Worauf müssen Sie beim Kauf eines CD-Players achten?

Stellen Sie sich vor dem Kauf die Frage, in welchem Umfang und in welchem Raum Sie den Player nutzen wollen. Im Bad oder in der Küche ist ein Gerät von geringeren Ausmaßen zu empfehlen. Multifunktionslösungen mit Radio, CD-Player und Kassettendeck bieten sich in diesem Fall an.

Für die leistungsstarke Wiedergabe von Musik im Wohnzimmer empfiehlt sich ein stationärer Hi-Fi-CD-Player. Bedenken Sie hierbei, dass der CD-Player nicht allein betrieben wird. In Testberichten geführte Angaben zur Klangqualität liefern nur bedingt Rückschlüsse auf die tatsächlichen Eigenschaften. Um ein objektives Bild von ihnen zu bekommen, testen Sie den Player zusammen mit Stereo-Receiver und Lautsprecheranlage an.

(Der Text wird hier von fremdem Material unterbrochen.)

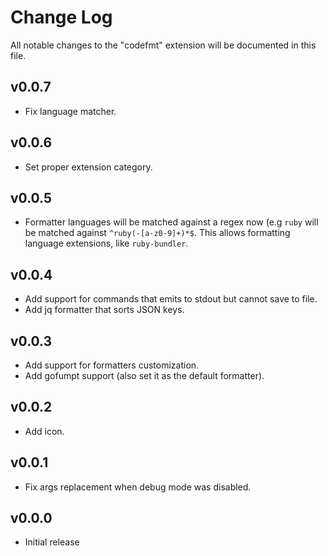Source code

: # Change Log

All notable changes to the "codefmt" extension will be documented in this file.

## v0.0.7

- Fix language matcher.

## v0.0.6

- Set proper extension category.

## v0.0.5

- Formatter languages will be matched against a regex now (e.g `ruby` will be
  matched against `^ruby(-[a-z0-9]+)*$`. This allows formatting language
  extensions, like `ruby-bundler`.

## v0.0.4

- Add support for commands that emits to stdout but cannot save to file.
- Add jq formatter that sorts JSON keys.

## v0.0.3

- Add support for formatters customization.
- Add gofumpt support (also set it as the default formatter).

## v0.0.2

- Add icon.

## v0.0.1

- Fix args replacement when debug mode was disabled.

## v0.0.0

- Initial release
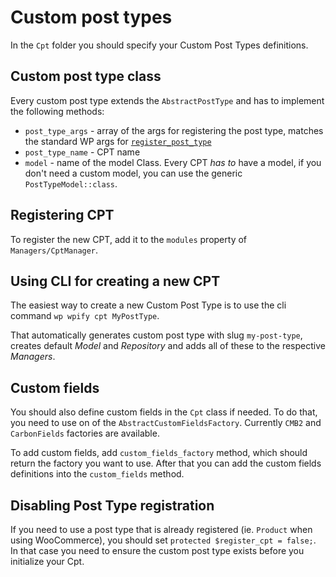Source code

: # Custom post types
In the `Cpt` folder you should specify your Custom Post Types definitions.

## Custom post type class
Every custom post type extends the `AbstractPostType` and has to implement the following methods:
* `post_type_args` - array of the args for registering the post type, matches the standard WP args for [`register_post_type`](https://developer.wordpress.org/reference/functions/register_post_type/)
* `post_type_name` - CPT name
* `model` - name of the model Class. Every CPT *has to* have a model, if you don't need a custom model, you can use the generic `PostTypeModel::class`.

## Registering CPT
To register the new CPT, add it to the `modules` property of `Managers/CptManager`.

## Using CLI for creating a new CPT

The easiest way to create a new Custom Post Type is to use the cli command `wp wpify cpt MyPostType`.

That automatically generates custom post type with slug `my-post-type`, creates default *Model* and *Repository* and adds all of these to the respective *Managers*.

## Custom fields

You should also define custom fields in the `Cpt` class if needed. To do that, you need to use on of the `AbstractCustomFieldsFactory`. Currently `CMB2` and `CarbonFields` factories are available.

To add custom fields, add `custom_fields_factory` method, which should return the factory you want to use. After that you can add the custom fields definitions into the `custom_fields` method.

## Disabling Post Type registration

If you need to use a post type that is already registered (ie. `Product` when using WooCommerce), you should set `protected $register_cpt = false;`. In that case you need to ensure the custom post type exists before you initialize your Cpt.
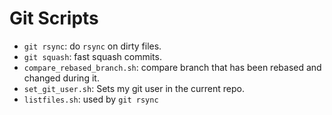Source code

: # Git Scripts
* `git rsync`: do `rsync` on dirty files.
* `git squash`: fast squash commits.
* `compare_rebased_branch.sh`: compare branch that has been rebased and changed during it.
* `set_git_user.sh`: Sets my git user in the current repo.
* `listfiles.sh`: used by `git rsync`
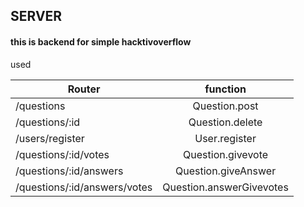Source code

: 
## SERVER


#### this is backend for simple hacktivoverflow

used

| Router        | function           |
| ------------- |:-------------: |
| /questions      | Question.post  |
| /questions/:id      | Question.delete      |
| /users/register | User.register     |
| /questions/:id/votes | Question.givevote |
| /questions/:id/answers | Question.giveAnswer |
| /questions/:id/answers/votes | Question.answerGivevotes |
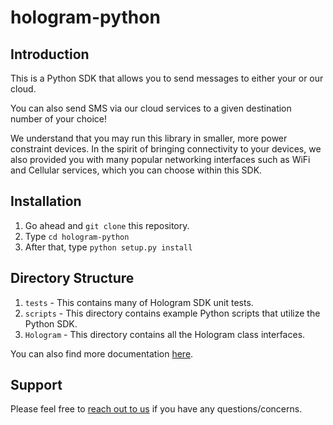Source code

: # hologram-python

## Introduction
This is a Python SDK that allows you to send messages to either your or our cloud.

You can also send SMS via our cloud services to a given destination number of your choice!

We understand that you may run this library in smaller, more power constraint devices.
In the spirit of bringing connectivity to your devices, we also provided you with
many popular networking interfaces such as WiFi and Cellular services, which you can
choose within this SDK.

## Installation
1. Go ahead and `git clone` this repository.
2. Type `cd hologram-python`
3. After that, type `python setup.py install`

## Directory Structure

1. `tests` - This contains many of Hologram SDK unit tests.
2. `scripts` -  This directory contains example Python scripts that utilize the Python SDK.
3. `Hologram` - This directory contains all the Hologram class interfaces.

You can also find more documentation [here](https://hologram.io/docs).

## Support
Please feel free to [reach out to us](mailto:support@hologram.io) if you have any questions/concerns.
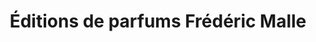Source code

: ---
title: "Éditions de parfums Frédéric Malle"
url: /paris/editions-de-parfums-frederic-malle/
shop: parfumerie
---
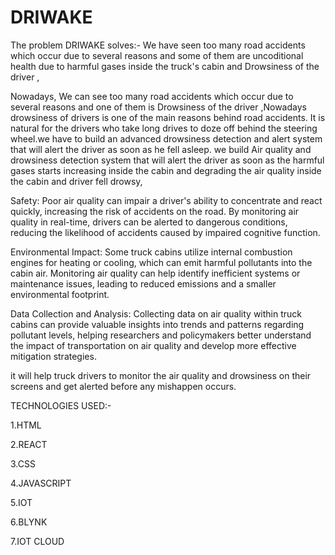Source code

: # DRIWAKE

The problem DRIWAKE solves:-
We have seen too many road accidents which occur due to several reasons and some of them are uncoditional health due to harmful gases inside the truck's cabin and Drowsiness of the driver ,

Nowadays, We can see too many road accidents which occur due to several reasons and one of them is Drowsiness of the driver ,Nowadays drowsiness of drivers is one of the main reasons behind road accidents. It is natural for the drivers who take long drives to doze off behind the steering wheel.we have to build an advanced drowsiness detection and alert system that will alert the driver as soon as he fell asleep.
 we build Air quality and drowsiness detection system that will alert the driver as soon as the harmful gases starts increasing inside the cabin and degrading the air quality inside the cabin and driver fell drowsy,

Safety: Poor air quality can impair a driver's ability to concentrate and react quickly, increasing the risk of accidents on the road. By monitoring air quality in real-time, drivers can be alerted to dangerous conditions, reducing the likelihood of accidents caused by impaired cognitive function.

Environmental Impact: Some truck cabins utilize internal combustion engines for heating or cooling, which can emit harmful pollutants into the cabin air. Monitoring air quality can help identify inefficient systems or maintenance issues, leading to reduced emissions and a smaller environmental footprint.

Data Collection and Analysis: Collecting data on air quality within truck cabins can provide valuable insights into trends and patterns regarding pollutant levels, helping researchers and policymakers better understand the impact of transportation on air quality and develop more effective mitigation strategies.

it will help truck drivers to monitor the air quality and drowsiness on their screens and get alerted before any mishappen occurs.

TECHNOLOGIES USED:-

1.HTML

2.REACT

3.CSS

4.JAVASCRIPT

5.IOT

6.BLYNK

7.IOT CLOUD
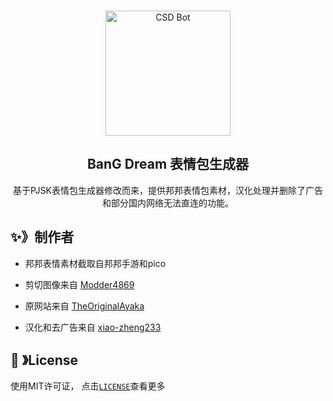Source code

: 
<br />
<p align="center">
  <a href="https://github.com/TheOriginalAyaka/sekai-stickers">
    <img src="https://cdn.discordapp.com/attachments/1045298870533509130/1069241800285499402/Emu_13_st.ayaka.one.png" alt="CSD Bot" width="200" height="200">
  </a>
  <h2 align="center"><b>BanG Dream 表情包生成器</b></h2>
  <p align="center">基于PJSK表情包生成器修改而来，提供邦邦表情包素材，汉化处理并删除了广告和部分国内网络无法直连的功能。</p>
</p>


## ✨》制作者

- 邦邦表情素材截取自邦邦手游和pico

- 剪切图像来自 [Modder4869](https://github.com/Modder4869)

- 原网站来自 [TheOriginalAyaka](https://github.com/TheOriginalAyaka)

- 汉化和去广告来自 [xiao-zheng233](https://github.com/xiao-zheng233)


## 🔐 》License

使用MIT许可证， 点击[`LICENSE`](https://github.com/TheOriginalAyaka/sekai-stickers/blob/main/LICENCE)查看更多
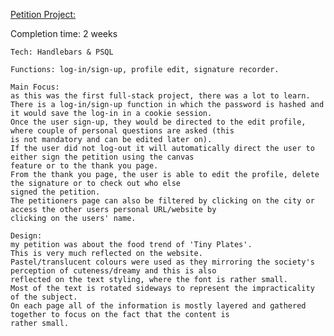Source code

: [Petition Project:](https://spiced-sesame.herokuapp.com)

Completion time: 2 weeks

    Tech: Handlebars & PSQL

    Functions: log-in/sign-up, profile edit, signature recorder.

    Main Focus:
    as this was the first full-stack project, there was a lot to learn.
    There is a log-in/sign-up function in which the password is hashed and it would save the log-in in a cookie session.
    Once the user sign-up, they would be directed to the edit profile, where couple of personal questions are asked (this
    is not mandatory and can be edited later on).
    If the user did not log-out it will automatically direct the user to either sign the petition using the canvas
    feature or to the thank you page.
    From the thank you page, the user is able to edit the profile, delete the signature or to check out who else
    signed the petition.
    The petitioners page can also be filtered by clicking on the city or access the other users personal URL/website by
    clicking on the users' name.

    Design:
    my petition was about the food trend of 'Tiny Plates'.
    This is very much reflected on the website.
    Pastel/translucent colours were used as they mirroring the society's perception of cuteness/dreamy and this is also
    reflected on the text styling, where the font is rather small.
    Most of the text is rotated sideways to represent the impracticality of the subject.
    On each page all of the information is mostly layered and gathered together to focus on the fact that the content is
    rather small.
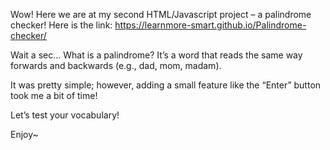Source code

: Wow! Here we are at my second HTML/Javascript project – a palindrome checker!
Here is the link: https://learnmore-smart.github.io/Palindrome-checker/

Wait a sec… What is a palindrome? It’s a word that reads the same way forwards and backwards (e.g., dad, mom, madam).

It was pretty simple; however, adding a small feature like the “Enter” button took me a bit of time!

Let’s test your vocabulary!

Enjoy~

Lassen Sie sich dabei nicht ausschließlich von der angegebenen Leistung leiten. Eine hohe Watt-Zahl soll Lautstärke suggerieren, gibt aber letztlich nur an, mit welcher Leistung der Lautsprecher maximal betrieben werden kann. Aussagekräftiger ist der Wirkungsgrad. Er sagt aus, wie effektiv die Leistung genutzt wird. Lautsprecher mit hohem Wirkungsgrad liefern mit geringen Watt-Zahlen eine hohe Leistung.

Einen weiteren Faktor, den Sie in diesem Zusammenhang beachten sollten, ist die Impedanz. Sie gibt den Wechselstromwiderstand von Receiver und Lautsprecher an. Er sollte bei beiden Geräten gleich sein. Nur so ist optimale Funktionalität gewährleistet. Ist der Widerstand des Lautsprechers zu hoch, kann das Potenzial des Verstärkers nicht voll ausgeschöpft werden. Ein zu geringer Widerstand der Lautsprecher kann zu Überhitzung führen.

Die Abtasteinheit ist die häufigste Ursache für Defekte. Ziehen Sie in Betracht, dass sie nach einiger Zeit ersetzt werden muss. Damit Sie im Schadensfall nicht das komplette Gerät ersetzen müssen, informieren Sie sich vorher beim Hersteller über den Bestand an Ersatzteilen.